Berlin cuts GDP growth forecast

Germany has halved its economic growth forecast for 2019, but Economy Minister spoke of a "wake-up call".

Deutsche Wirtschaft
dpa

Berlin (dpa) - The German government has cut its growth forecast in half for gross domestic product (GDP) in 2019, from 1 per cent to 0.5 per cent.

Announcing the cut, Economy Minister Peter Altmaier spoke on Wednesday in Berlin of a "wake-up call," saying that politicians need to think about how to stimulate growth in Europe's largest economy.

Altmaier advocated relief on taxes, fees and bureaucracy. He also proposed a moratorium on measures that put pressure on the economy.

The main reason for the weaker forecast is a slowdown in the global economy, as well as global trade conflicts - such as between the United States and China, and the US and the European Union - which hit Germany's export-heavy economy hard.

In addition, German companies have been holding back on investments in machinery and equipment, Altmaier said.

The minister expects the German economy to revive in the second half of the year. For 2020, he expects growth of 1.5 per cent.

Altmaier said that he was in favour of cutting corporate taxes and that there was room for manoeuvre in the federal budget to facilitate this.

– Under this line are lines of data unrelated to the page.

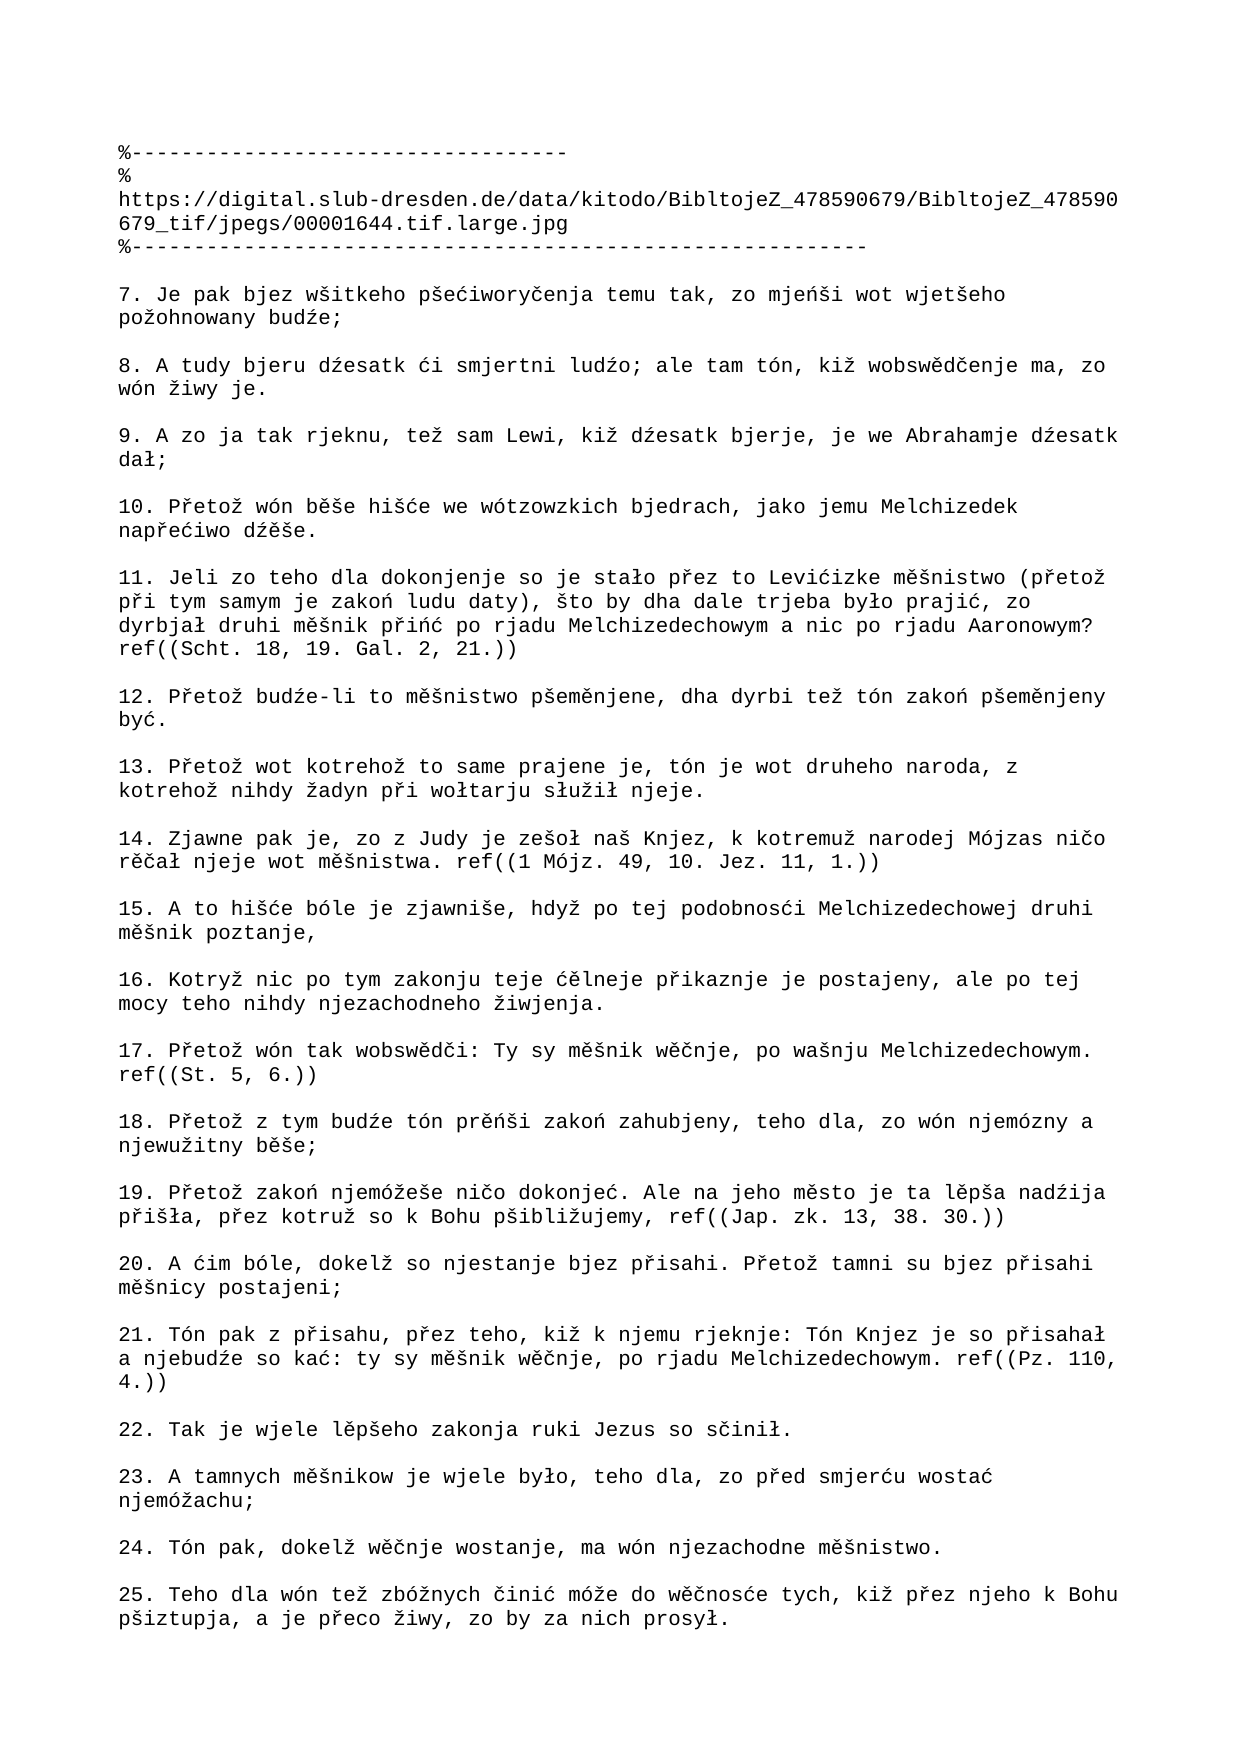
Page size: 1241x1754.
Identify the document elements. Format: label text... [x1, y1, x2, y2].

text 11. Jeli zo teho dla dokonjenje so je stało přez to Levićizke měšnistwo (přetož při tym samym je zakoń ludu daty), što by dha dale trjeba było prajić, zo dyrbjał druhi měšnik přińć po rjadu Melchizedechowym a nic po rjadu Aaronowym? ref((Scht. 18, 19. Gal. 2, 21.)) [118, 567, 1122, 662]
text 22. Tak je wjele lěpšeho zakonja ruki Jezus so sčinił. [118, 1419, 1122, 1442]
text 9. A zo ja tak rjeknu, tež sam Lewi, kiž dźesatk bjerje, je we Abrahamje dźesatk dał; [118, 426, 1122, 473]
text 16. Kotryž nic po tym zakonju teje ćělneje přikaznje je postajeny, ale po tej mocy teho nihdy njezachodneho žiwjenja. [118, 969, 1122, 1017]
text %----------------------------------- [118, 142, 1122, 165]
text 25. Teho dla wón tež zbóžnych činić móže do wěčnosće tych, kiž přez njeho k Bohu pšiztupja, a je přeco žiwy, zo by za nich prosył. [118, 1584, 1122, 1631]
text 14. Zjawne pak je, zo z Judy je zešoł naš Knjez, k kotremuž narodej Mójzas ničo rěčał njeje wot měšnistwa. ref((1 Mójz. 49, 10. Jez. 11, 1.)) [118, 827, 1122, 875]
text %----------------------------------------------------------- [118, 236, 1122, 260]
text % https://digital.slub-dresden.de/data/kitodo/BibltojeZ_478590679/BibltojeZ_478590679_tif/jpegs/00001644.tif.large.jpg [118, 165, 1122, 236]
text 19. Přetož zakoń njemóžeše ničo dokonjeć. Ale na jeho město je ta lěpša nadźija přišła, přez kotruž so k Bohu pšibližujemy, ref((Jap. zk. 13, 38. 30.)) [118, 1182, 1122, 1229]
text 13. Přetož wot kotrehož to same prajene je, tón je wot druheho naroda, z kotrehož nihdy žadyn při wołtarju słužił njeje. [118, 757, 1122, 804]
text 8. A tudy bjeru dźesatk ći smjertni ludźo; ale tam tón, kiž wobswědčenje ma, zo wón žiwy je. [118, 354, 1122, 402]
text 17. Přetož wón tak wobswědči: Ty sy měšnik wěčnje, po wašnju Melchizedechowym. ref((St. 5, 6.)) [118, 1040, 1122, 1088]
text 23. A tamnych měšnikow je wjele było, teho dla, zo před smjerću wostać njemóžachu; [118, 1466, 1122, 1513]
text 15. A to hišće bóle je zjawniše, hdyž po tej podobnosći Melchizedechowej druhi měšnik poztanje, [118, 898, 1122, 946]
text 10. Přetož wón běše hišće we wótzowzkich bjedrach, jako jemu Melchizedek napřećiwo dźěše. [118, 496, 1122, 544]
text 7. Je pak bjez wšitkeho pšećiworyčenja temu tak, zo mjeńši wot wjetšeho požohnowany budźe; [118, 284, 1122, 331]
text 21. Tón pak z přisahu, přez teho, kiž k njemu rjeknje: Tón Knjez je so přisahał a njebudźe so kać: ty sy měšnik wěčnje, po rjadu Melchizedechowym. ref((Pz. 110, 4.)) [118, 1324, 1122, 1395]
text 12. Přetož budźe-li to měšnistwo pšeměnjene, dha dyrbi tež tón zakoń pšeměnjeny być. [118, 686, 1122, 733]
text 24. Tón pak, dokelž wěčnje wostanje, ma wón njezachodne měšnistwo. [118, 1537, 1122, 1561]
text 18. Přetož z tym budźe tón prěńši zakoń zahubjeny, teho dla, zo wón njemózny a njewužitny běše; [118, 1111, 1122, 1158]
text 20. A ćim bóle, dokelž so njestanje bjez přisahi. Přetož tamni su bjez přisahi měšnicy postajeni; [118, 1253, 1122, 1300]
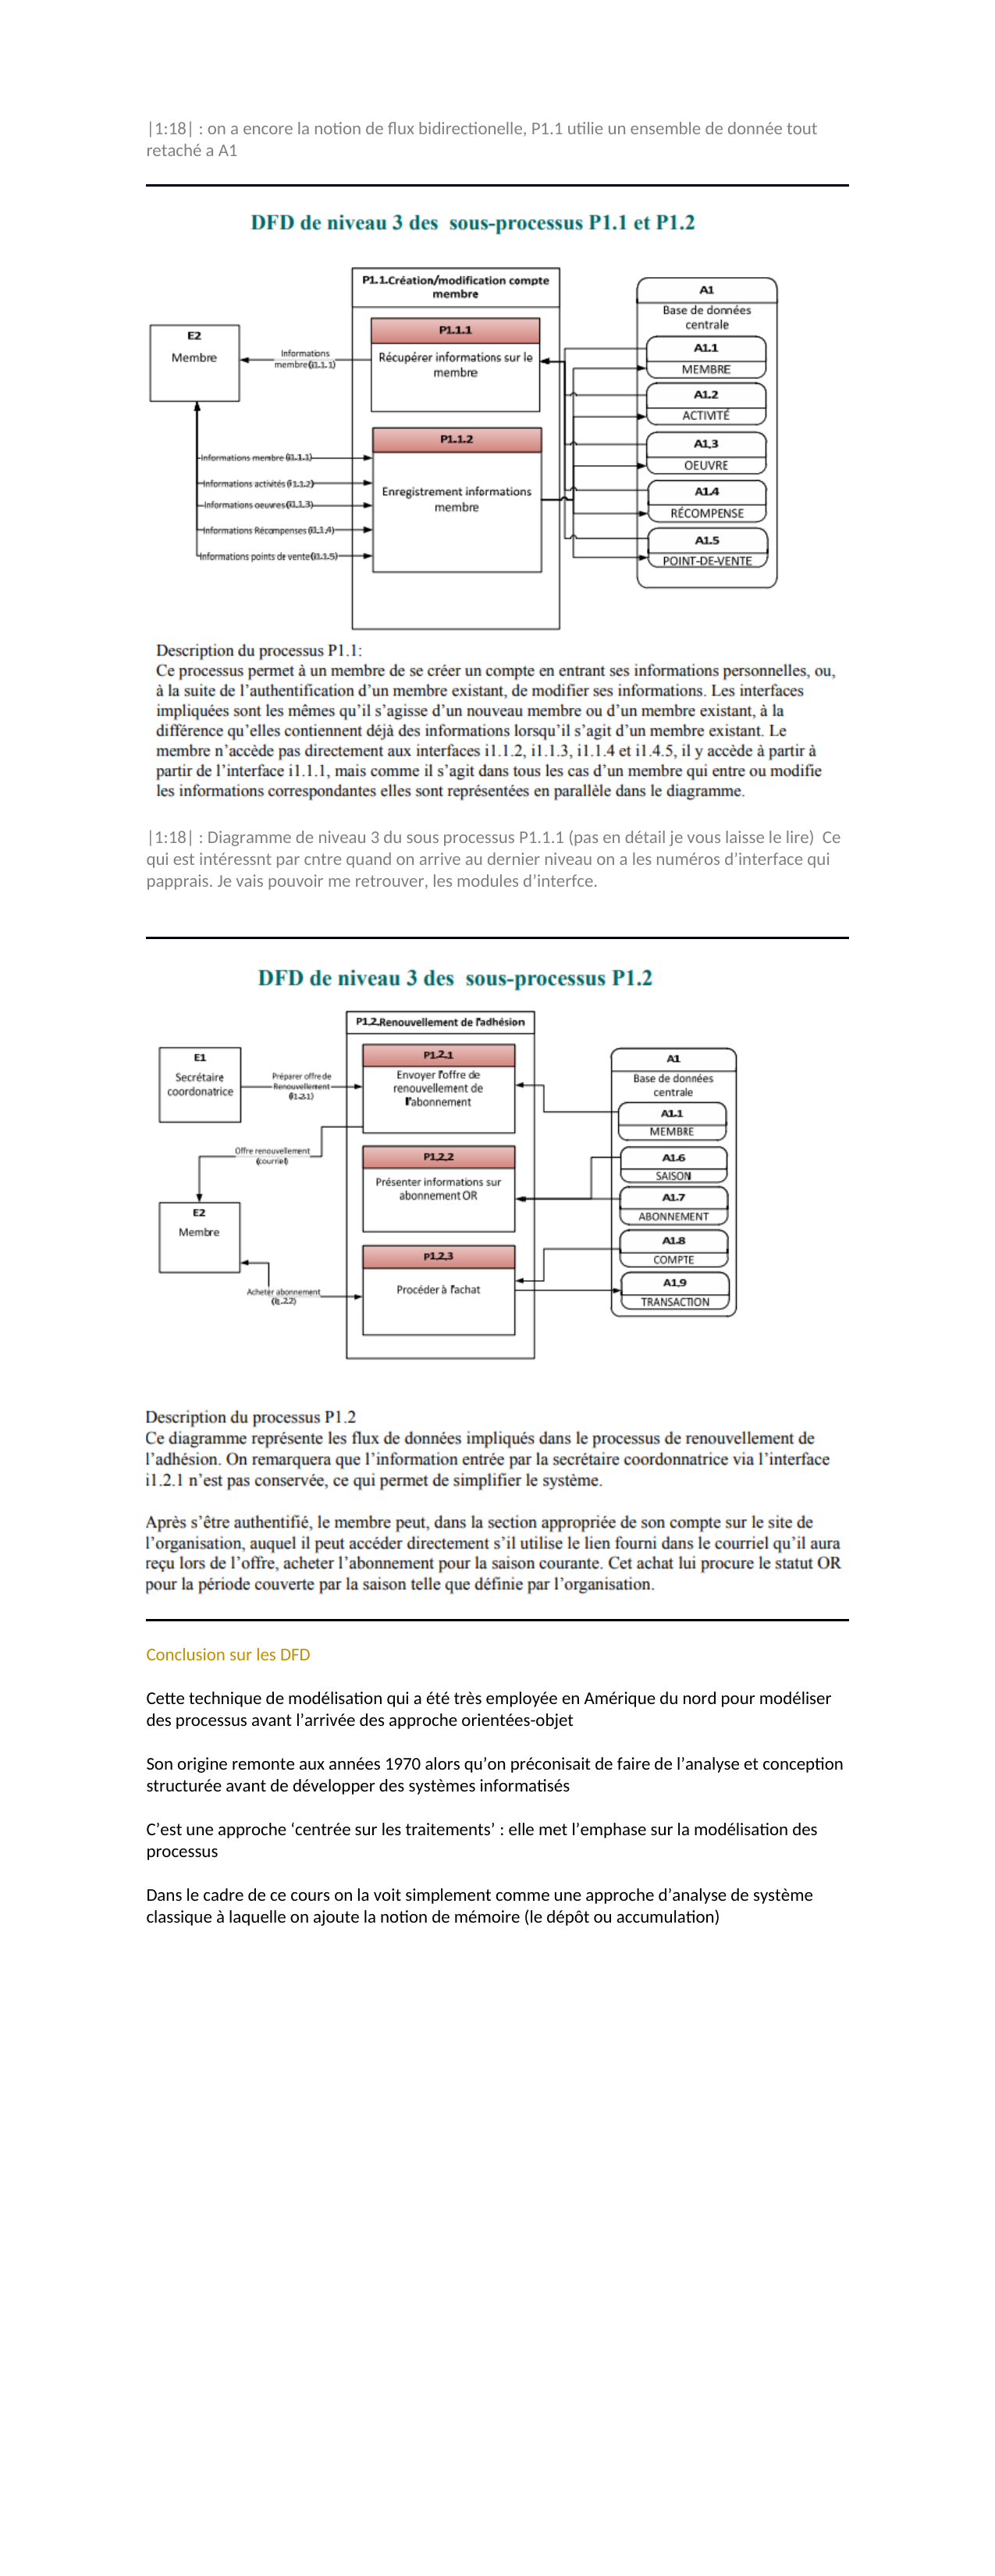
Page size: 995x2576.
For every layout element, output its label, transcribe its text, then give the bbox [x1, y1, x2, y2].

text |1:18| : on a encore la notion de flux bidirectionelle, P1.1 utilie un ensemble de donnée tout retaché a A1 [146, 117, 849, 161]
text Cette technique de modélisation qui a été très employée en Amérique du nord pour modéliser des processus avant l’arrivée des approche orientées-objet [146, 1687, 849, 1731]
text Dans le cadre de ce cours on la voit simplement comme une approche d’analyse de système classique à laquelle on ajoute la notion de mémoire (le dépôt ou accumulation) [146, 1884, 849, 1927]
text Son origine remonte aux années 1970 alors qu’on préconisait de faire de l’analyse et conception structurée avant de développer des systèmes informatisés [146, 1752, 849, 1796]
picture [146, 208, 849, 804]
picture [146, 961, 849, 1596]
text |1:18| : Diagramme de niveau 3 du sous processus P1.1.1 (pas en détail je vous laisse le lire) Ce qui est intéressnt par cntre quand on arrive au dernier niveau on a les numéros d’interface qui papprais. Je vais pouvoir me retrouver, les modules d’interfce. [146, 826, 849, 891]
text Conclusion sur les DFD [146, 1643, 849, 1665]
text C’est une approche ‘centrée sur les traitements’ : elle met l’emphase sur la modélisation des processus [146, 1818, 849, 1862]
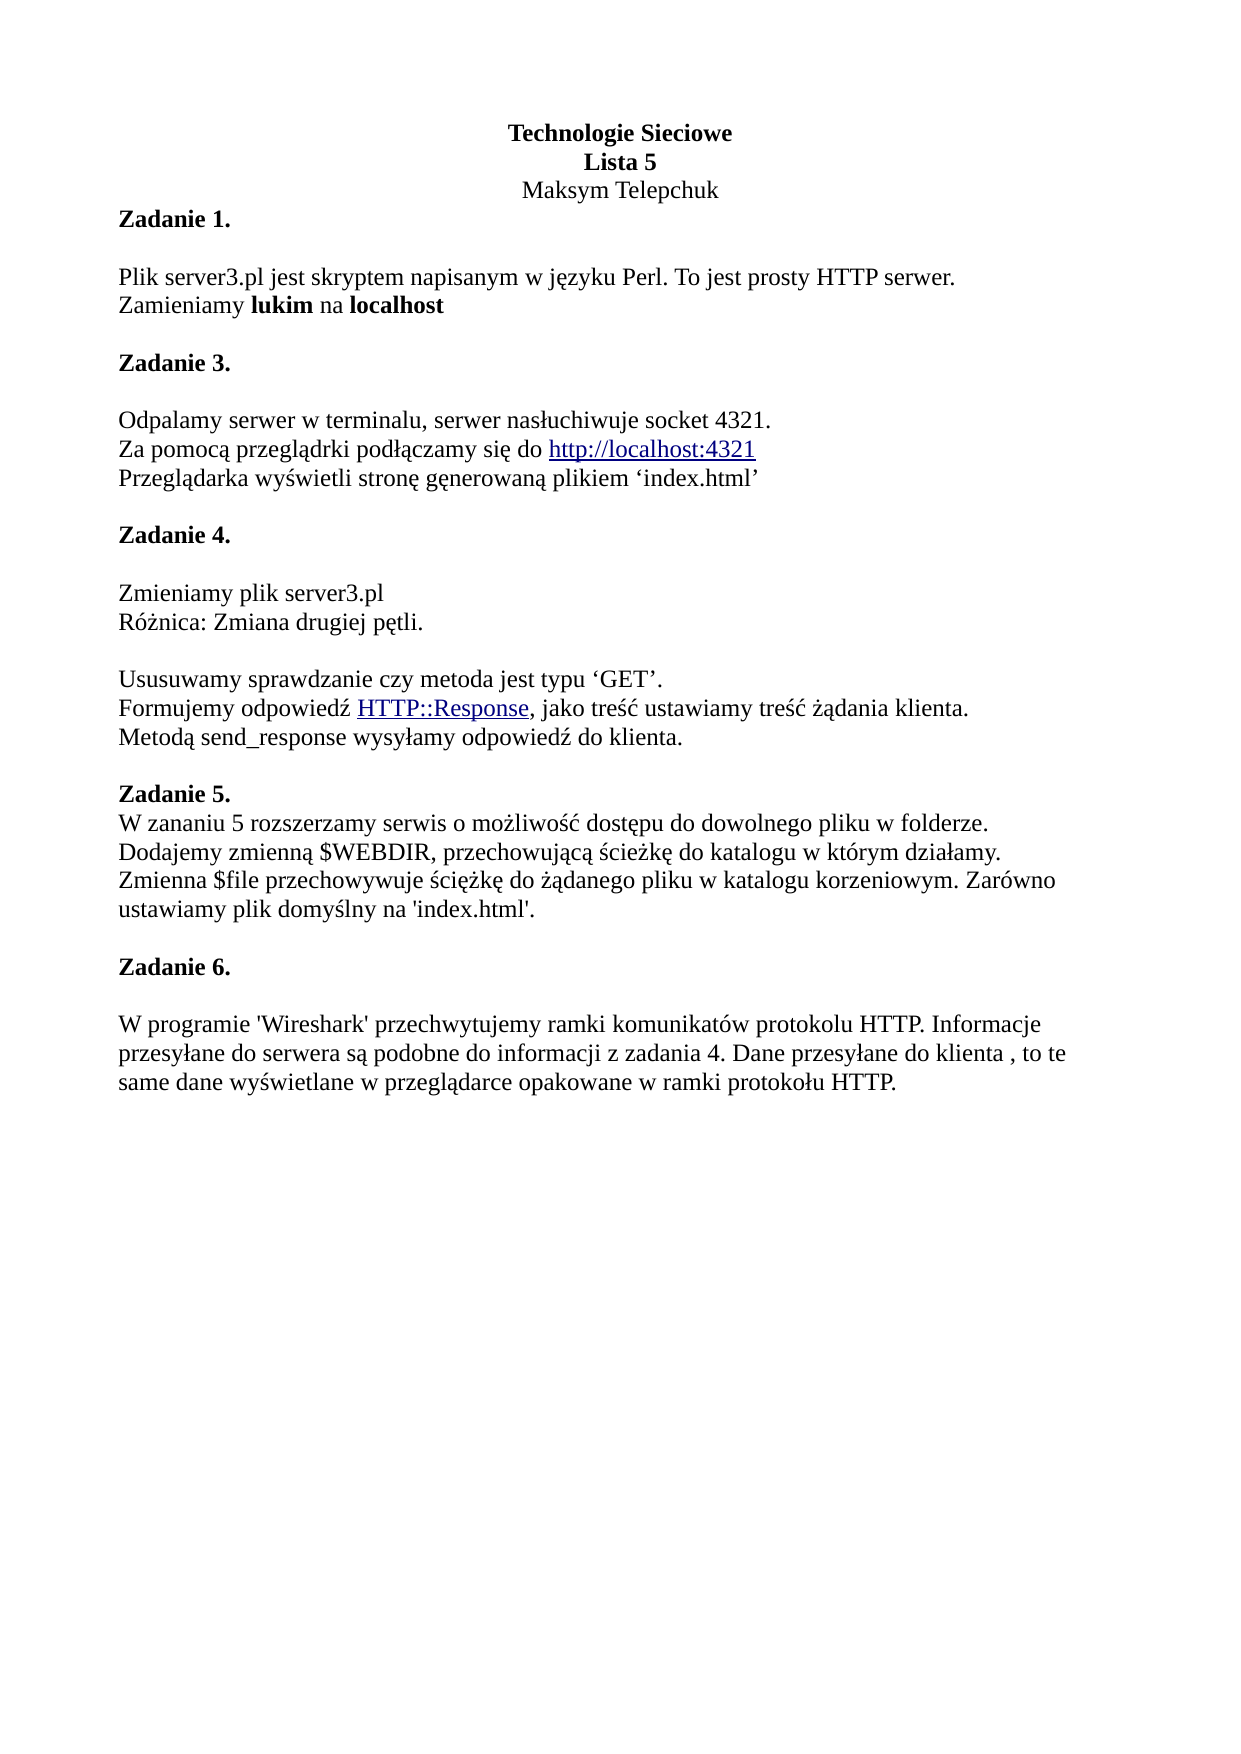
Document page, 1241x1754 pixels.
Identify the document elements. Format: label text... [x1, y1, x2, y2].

text Lista 5 [118, 147, 1122, 176]
text Maksym Telepchuk [118, 176, 1122, 204]
text Za pomocą przeglądrki podłączamy się do http://localhost:4321 [118, 434, 1122, 463]
text Zadanie 3. [118, 348, 1122, 377]
text Technologie Sieciowe [118, 118, 1122, 147]
text Zadanie 1. [118, 204, 1122, 233]
text Zamieniamy lukim na localhost [118, 291, 1122, 319]
text Różnica: Zmiana drugiej pętli. [118, 607, 1122, 636]
text Przeglądarka wyświetli stronę gęnerowaną plikiem ‘index.html’ [118, 463, 1122, 492]
text Zmienna $file przechowywuje ściężkę do żądanego pliku w katalogu korzeniowym. Zarówno ustawiamy plik domyślny na 'index.html'. [118, 866, 1122, 923]
text Metodą send_response wysyłamy odpowiedź do klienta. [118, 722, 1122, 751]
text Ususuwamy sprawdzanie czy metoda jest typu ‘GET’. [118, 664, 1122, 693]
text Dodajemy zmienną $WEBDIR, przechowującą ścieżkę do katalogu w którym działamy. [118, 837, 1122, 866]
text Zadanie 4. [118, 521, 1122, 549]
text Plik server3.pl jest skryptem napisanym w języku Perl. To jest prosty HTTP serwer. [118, 262, 1122, 291]
text W zananiu 5 rozszerzamy serwis o możliwość dostępu do dowolnego pliku w folderze. [118, 808, 1122, 837]
text Zmieniamy plik server3.pl [118, 578, 1122, 607]
text Zadanie 5. [118, 779, 1122, 808]
text Zadanie 6. [118, 952, 1122, 981]
text Formujemy odpowiedź HTTP::Response, jako treść ustawiamy treść żądania klienta. [118, 693, 1122, 722]
text W programie 'Wireshark' przechwytujemy ramki komunikatów protokolu HTTP. Informacje przesyłane do serwera są podobne do informacji z zadania 4. Dane przesyłane do klienta , to te same dane wyświetlane w przeglądarce opakowane w ramki protokołu HTTP. [118, 1009, 1122, 1096]
text Odpalamy serwer w terminalu, serwer nasłuchiwuje socket 4321. [118, 406, 1122, 434]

However, Finance Minister Olaf Scholz has spoken out against tax cuts, saying Germany should not take part in an international tax race to the bottom.

Altmaier said he wanted to go to his cabinet colleagues after the Easter break to lobby for relief for companies and citizens.

Leading economists had also lowered their GDP growth forecast forecast for Germany to 0.8 per cent for 2019, meaning the government is a bit more pessimistic.